> JOB ITEM
Pull out every line below containing the word "this".

### AVAILABLE DATA

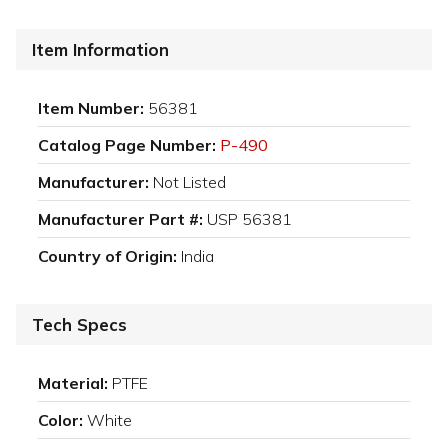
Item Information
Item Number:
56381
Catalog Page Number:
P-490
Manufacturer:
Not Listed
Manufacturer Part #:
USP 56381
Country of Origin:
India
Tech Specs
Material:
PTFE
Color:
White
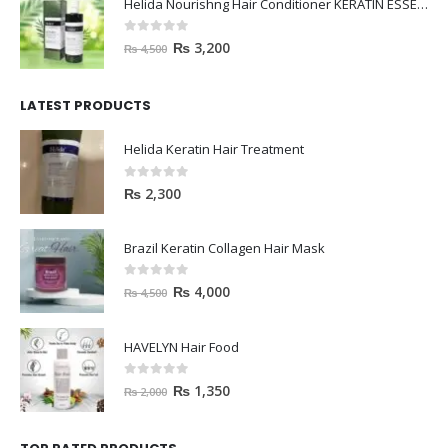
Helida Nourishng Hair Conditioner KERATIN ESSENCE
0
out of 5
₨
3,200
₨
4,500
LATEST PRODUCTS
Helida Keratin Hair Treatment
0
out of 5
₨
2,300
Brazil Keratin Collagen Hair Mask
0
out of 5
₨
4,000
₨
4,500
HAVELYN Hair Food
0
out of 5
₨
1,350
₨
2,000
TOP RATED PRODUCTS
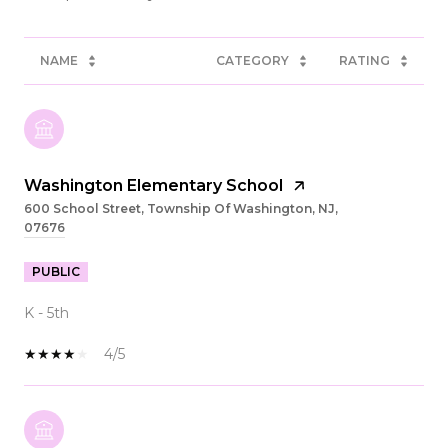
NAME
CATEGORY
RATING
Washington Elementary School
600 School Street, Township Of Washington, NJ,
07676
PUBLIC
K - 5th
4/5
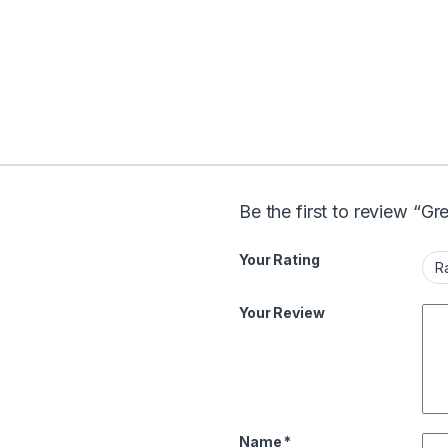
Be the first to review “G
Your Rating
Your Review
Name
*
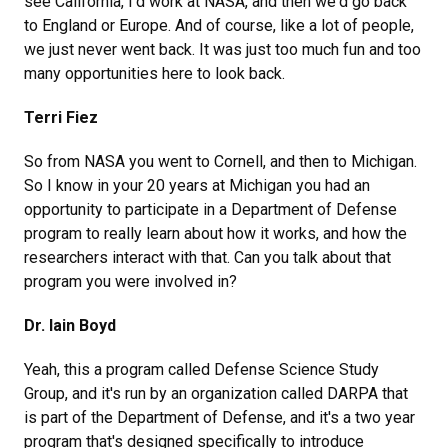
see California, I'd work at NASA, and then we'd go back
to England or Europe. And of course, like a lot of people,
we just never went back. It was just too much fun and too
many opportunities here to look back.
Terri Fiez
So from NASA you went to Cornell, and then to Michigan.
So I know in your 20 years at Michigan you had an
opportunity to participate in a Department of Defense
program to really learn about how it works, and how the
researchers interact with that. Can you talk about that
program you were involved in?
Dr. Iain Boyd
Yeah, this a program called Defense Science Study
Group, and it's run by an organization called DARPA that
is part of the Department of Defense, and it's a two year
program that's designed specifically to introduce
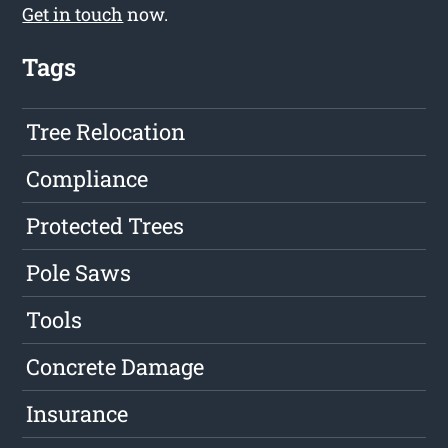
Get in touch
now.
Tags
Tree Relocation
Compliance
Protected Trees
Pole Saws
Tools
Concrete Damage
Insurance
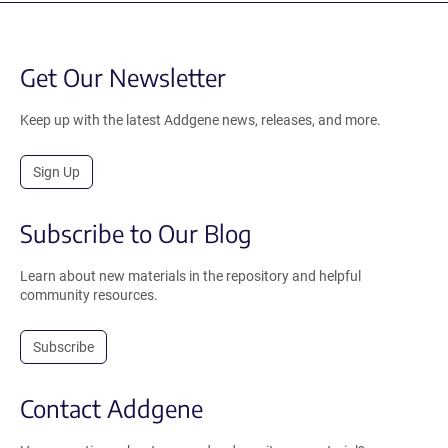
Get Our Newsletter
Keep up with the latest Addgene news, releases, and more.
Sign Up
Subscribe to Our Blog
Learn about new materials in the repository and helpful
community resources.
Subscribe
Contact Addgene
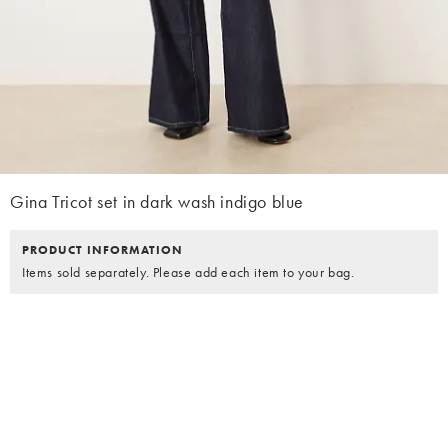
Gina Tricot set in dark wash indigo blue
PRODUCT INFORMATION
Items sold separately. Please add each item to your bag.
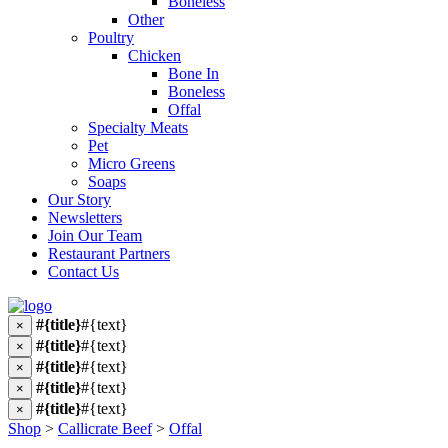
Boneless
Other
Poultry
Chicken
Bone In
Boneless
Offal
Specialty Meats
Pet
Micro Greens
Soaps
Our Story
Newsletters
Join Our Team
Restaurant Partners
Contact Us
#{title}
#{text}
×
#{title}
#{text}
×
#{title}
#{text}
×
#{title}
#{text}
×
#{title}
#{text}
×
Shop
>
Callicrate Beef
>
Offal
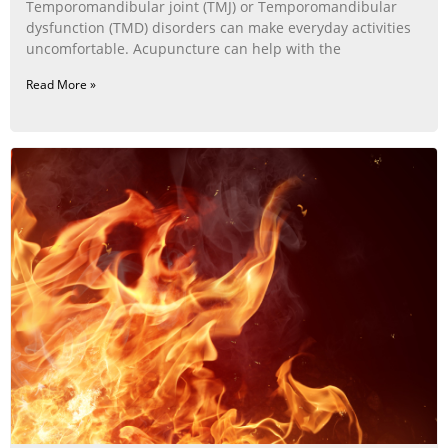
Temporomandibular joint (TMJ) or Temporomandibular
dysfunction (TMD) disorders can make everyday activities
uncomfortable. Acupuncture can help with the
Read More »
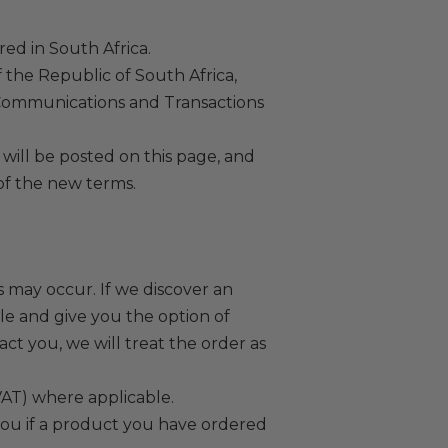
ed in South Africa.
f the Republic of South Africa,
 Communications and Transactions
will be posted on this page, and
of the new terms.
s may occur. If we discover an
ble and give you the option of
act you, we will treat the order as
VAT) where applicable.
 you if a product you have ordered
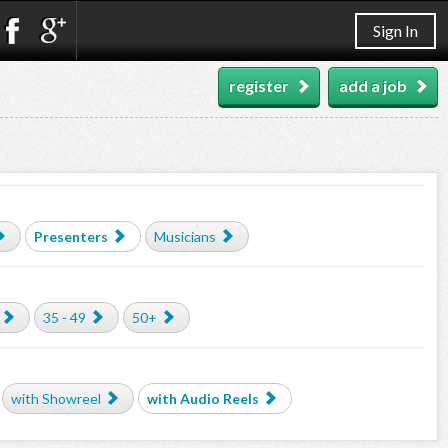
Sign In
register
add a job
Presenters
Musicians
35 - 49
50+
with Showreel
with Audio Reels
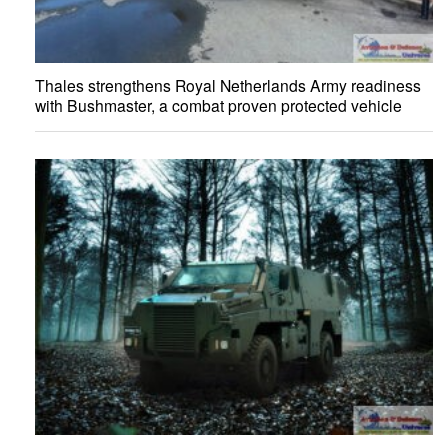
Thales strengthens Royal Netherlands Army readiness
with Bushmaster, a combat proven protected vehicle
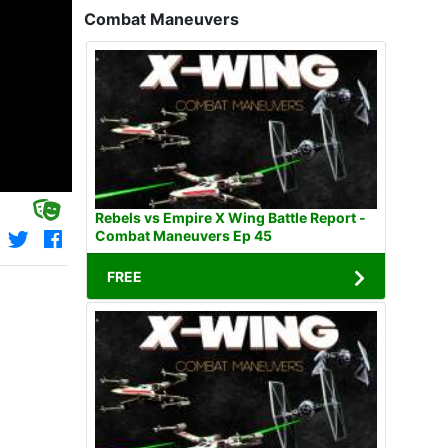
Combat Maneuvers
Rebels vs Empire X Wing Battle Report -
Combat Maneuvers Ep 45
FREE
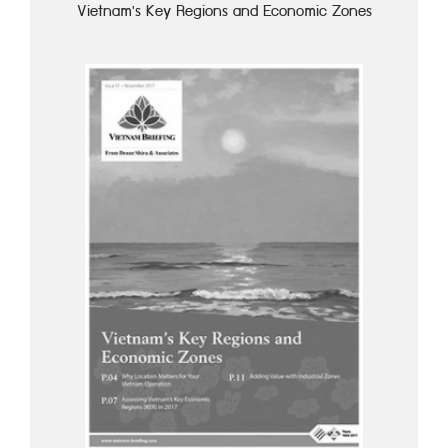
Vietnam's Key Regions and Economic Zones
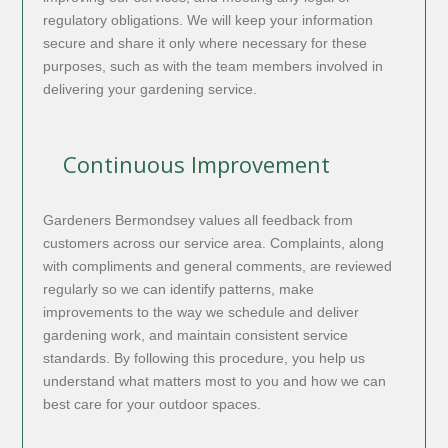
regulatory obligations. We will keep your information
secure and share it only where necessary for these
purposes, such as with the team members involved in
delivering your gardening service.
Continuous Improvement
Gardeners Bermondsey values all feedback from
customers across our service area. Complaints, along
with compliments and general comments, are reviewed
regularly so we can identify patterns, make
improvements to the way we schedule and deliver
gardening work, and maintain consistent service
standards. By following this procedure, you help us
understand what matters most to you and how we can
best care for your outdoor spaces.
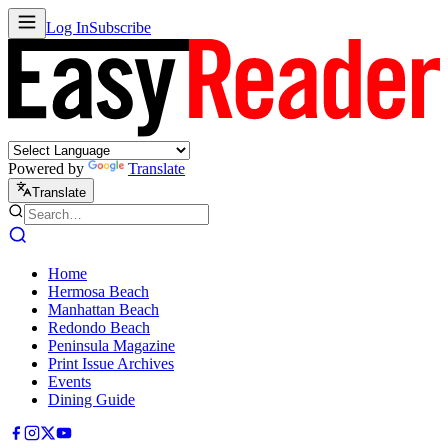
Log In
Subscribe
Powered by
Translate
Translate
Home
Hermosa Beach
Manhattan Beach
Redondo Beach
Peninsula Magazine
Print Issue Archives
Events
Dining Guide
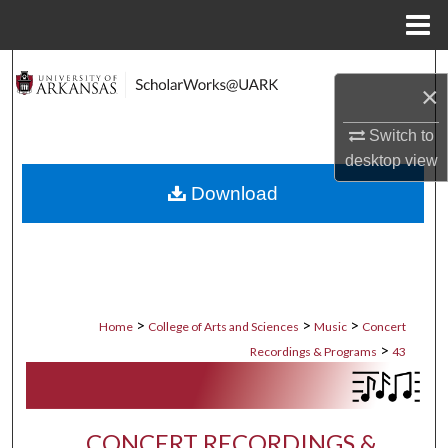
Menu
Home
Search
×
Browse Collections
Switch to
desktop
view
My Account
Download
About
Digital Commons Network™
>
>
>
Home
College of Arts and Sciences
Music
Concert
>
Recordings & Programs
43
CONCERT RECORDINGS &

######

> SOLUTION TO THE PROBLEM
Yeah, this a program called Defense Science Study
will be posted on this page, and
standards. By following this procedure, you help us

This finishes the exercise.